Strings and related functions (8)

Managing strings in C could be very complicated. There are no classes in the language, so what I'm calling a string is a basic array of characters. The standard library embeds a lot of functions to manage them.

We have already seen arrays there. We have also seen that writing ['h', 'e', 'l', 'l', 'o'] and "hello" were the same thing.

Say my name !

In order to create a string we just have to create a pointer/array of type char :

char* <identifier> = <string>
char <identifier>[] = <string>
char* name = "Linus";

Let's create a program printing this name !

#include <stdio.h>

int main(void) {
    char* name = "Linus";
    printf("%s\n", name);

    return 0;
}
Linus

Character 0 as the last

To know the end of a string, instead of saving its size with a variable, the compiler helps us by putting a \0 character at the end.

When we walk through the string, we know when we have to stop :

| 'L' | 'i' | 'n' | 'u' | 's' | '\0' | 
  ⇑     ⇑     ⇑    ⇑     ⇑    ⇑
  ok    ok    ok    ok    ok    oh, stop !

Raw records:
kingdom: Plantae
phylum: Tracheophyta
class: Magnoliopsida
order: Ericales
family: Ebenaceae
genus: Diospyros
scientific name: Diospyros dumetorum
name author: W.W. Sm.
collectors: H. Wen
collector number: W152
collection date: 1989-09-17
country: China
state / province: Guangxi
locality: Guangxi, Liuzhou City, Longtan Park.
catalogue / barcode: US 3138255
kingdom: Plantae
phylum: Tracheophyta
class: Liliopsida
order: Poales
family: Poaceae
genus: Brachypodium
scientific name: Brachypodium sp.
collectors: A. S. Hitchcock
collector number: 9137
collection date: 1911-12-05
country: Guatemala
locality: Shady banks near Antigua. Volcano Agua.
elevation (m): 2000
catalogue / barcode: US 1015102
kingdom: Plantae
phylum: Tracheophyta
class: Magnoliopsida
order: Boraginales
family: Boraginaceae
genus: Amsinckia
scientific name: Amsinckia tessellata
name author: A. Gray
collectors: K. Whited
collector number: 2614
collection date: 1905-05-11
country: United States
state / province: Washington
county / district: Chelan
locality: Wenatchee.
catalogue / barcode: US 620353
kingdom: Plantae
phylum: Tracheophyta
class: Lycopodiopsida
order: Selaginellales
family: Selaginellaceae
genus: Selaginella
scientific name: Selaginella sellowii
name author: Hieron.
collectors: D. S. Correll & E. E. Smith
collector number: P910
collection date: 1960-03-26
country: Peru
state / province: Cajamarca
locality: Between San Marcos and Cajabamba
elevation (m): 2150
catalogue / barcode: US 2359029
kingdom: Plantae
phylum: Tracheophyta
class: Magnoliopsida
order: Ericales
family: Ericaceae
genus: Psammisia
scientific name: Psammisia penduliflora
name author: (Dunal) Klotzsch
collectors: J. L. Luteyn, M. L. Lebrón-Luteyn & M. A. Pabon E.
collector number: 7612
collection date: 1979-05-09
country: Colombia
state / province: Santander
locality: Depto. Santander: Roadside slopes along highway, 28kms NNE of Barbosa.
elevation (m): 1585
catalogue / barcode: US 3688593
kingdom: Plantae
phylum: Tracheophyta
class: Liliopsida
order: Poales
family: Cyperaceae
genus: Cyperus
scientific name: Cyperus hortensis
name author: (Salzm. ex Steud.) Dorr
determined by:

Exercise task: In the C strings tutorial, what character does the compiler put at the end of a string so that its end can be found? Rely only on the C strings tutorial for your answer.

Full solution: The \0 character.